-- WHAT YOU NEED TO DO --
Check every line below for the word "query" and copy the ones that have it.

Start of RECORD EXTRACTS

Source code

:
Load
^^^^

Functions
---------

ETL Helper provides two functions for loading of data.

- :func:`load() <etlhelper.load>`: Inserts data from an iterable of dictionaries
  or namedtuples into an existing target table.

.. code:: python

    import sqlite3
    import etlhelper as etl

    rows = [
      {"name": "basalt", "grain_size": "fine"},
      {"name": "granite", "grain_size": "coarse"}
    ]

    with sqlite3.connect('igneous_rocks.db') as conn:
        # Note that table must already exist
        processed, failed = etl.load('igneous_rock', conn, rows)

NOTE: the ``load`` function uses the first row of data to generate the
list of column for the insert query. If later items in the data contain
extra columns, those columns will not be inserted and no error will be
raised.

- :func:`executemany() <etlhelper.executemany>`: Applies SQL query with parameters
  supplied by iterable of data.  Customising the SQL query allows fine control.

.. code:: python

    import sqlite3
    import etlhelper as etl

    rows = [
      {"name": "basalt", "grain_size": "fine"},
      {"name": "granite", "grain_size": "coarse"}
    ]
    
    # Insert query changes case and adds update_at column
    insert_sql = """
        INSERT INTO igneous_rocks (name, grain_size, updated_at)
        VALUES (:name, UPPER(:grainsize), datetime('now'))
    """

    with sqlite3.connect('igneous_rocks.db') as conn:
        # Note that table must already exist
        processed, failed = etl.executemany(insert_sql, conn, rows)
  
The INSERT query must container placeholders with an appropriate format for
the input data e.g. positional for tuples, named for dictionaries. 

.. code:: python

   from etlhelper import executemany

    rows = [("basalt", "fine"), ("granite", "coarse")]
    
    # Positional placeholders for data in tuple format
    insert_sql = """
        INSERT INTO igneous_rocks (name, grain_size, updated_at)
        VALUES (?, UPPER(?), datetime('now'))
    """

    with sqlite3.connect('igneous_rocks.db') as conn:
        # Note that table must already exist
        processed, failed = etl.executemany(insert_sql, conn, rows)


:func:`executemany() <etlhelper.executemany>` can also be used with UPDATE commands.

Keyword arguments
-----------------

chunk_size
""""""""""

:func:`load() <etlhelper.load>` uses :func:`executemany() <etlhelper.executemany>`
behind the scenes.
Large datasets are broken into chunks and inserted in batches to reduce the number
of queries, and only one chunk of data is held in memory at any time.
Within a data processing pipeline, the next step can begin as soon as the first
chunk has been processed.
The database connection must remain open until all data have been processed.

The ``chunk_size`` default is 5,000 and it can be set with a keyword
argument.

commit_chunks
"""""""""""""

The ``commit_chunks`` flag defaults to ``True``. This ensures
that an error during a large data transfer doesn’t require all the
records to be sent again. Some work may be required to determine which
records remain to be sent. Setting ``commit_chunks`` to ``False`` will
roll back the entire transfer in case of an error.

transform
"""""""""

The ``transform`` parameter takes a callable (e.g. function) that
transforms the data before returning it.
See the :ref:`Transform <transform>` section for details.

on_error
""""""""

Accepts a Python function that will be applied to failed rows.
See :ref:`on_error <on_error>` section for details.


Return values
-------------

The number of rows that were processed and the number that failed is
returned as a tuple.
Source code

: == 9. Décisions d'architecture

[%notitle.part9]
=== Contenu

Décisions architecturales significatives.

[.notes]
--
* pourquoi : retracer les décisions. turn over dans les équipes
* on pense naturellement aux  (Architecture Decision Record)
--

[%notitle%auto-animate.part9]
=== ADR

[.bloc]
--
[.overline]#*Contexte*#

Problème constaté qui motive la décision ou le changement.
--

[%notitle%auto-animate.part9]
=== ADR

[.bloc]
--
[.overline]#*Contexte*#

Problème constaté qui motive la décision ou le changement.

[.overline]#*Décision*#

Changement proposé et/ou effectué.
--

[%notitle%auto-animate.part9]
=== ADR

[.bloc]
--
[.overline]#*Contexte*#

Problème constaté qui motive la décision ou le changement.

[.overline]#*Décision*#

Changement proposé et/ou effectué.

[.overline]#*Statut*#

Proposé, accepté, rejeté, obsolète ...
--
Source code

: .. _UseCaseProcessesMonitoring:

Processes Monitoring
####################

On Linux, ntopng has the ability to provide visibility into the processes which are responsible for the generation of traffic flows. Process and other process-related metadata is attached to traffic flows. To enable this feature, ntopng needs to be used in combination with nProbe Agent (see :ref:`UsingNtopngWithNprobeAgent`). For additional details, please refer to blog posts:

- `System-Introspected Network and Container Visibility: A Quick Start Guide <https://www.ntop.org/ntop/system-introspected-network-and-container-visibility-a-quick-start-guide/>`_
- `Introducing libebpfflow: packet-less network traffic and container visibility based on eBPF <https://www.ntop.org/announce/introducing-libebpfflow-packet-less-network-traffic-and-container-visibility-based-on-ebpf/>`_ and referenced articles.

End of RECORD EXTRACTS

-- REPLY TO THE EXERCISE --
list of column for the insert query. If later items in the data contain
- :func:`executemany() <etlhelper.executemany>`: Applies SQL query with parameters
  supplied by iterable of data.  Customising the SQL query allows fine control.
    # Insert query changes case and adds update_at column
The INSERT query must container placeholders with an appropriate format for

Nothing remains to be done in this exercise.